**Dataset:**
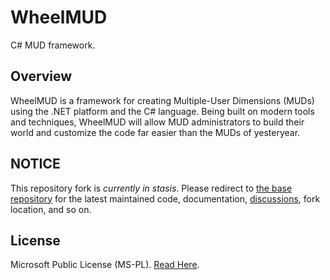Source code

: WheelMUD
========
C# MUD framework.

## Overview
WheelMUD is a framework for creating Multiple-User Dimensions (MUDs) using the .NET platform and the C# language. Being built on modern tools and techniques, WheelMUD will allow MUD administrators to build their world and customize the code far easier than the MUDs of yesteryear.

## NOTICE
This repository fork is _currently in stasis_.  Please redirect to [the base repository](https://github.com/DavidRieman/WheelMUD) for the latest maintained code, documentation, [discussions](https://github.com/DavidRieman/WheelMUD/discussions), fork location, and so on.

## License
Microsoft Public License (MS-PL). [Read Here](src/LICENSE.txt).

**Action item:** Everything in the records must be transcribed exactly, except the pictures, which are left out.

**Answer box:**
Source code

: WheelMUD
========
C# MUD framework.

## Overview
WheelMUD is a framework for creating Multiple-User Dimensions (MUDs) using the .NET platform and the C# language. Being built on modern tools and techniques, WheelMUD will allow MUD administrators to build their world and customize the code far easier than the MUDs of yesteryear.

## NOTICE
This repository fork is _currently in stasis_.  Please redirect to [the base repository](https://github.com/DavidRieman/WheelMUD) for the latest maintained code, documentation, [discussions](https://github.com/DavidRieman/WheelMUD/discussions), fork location, and so on.

## License
Microsoft Public License (MS-PL). [Read Here](src/LICENSE.txt).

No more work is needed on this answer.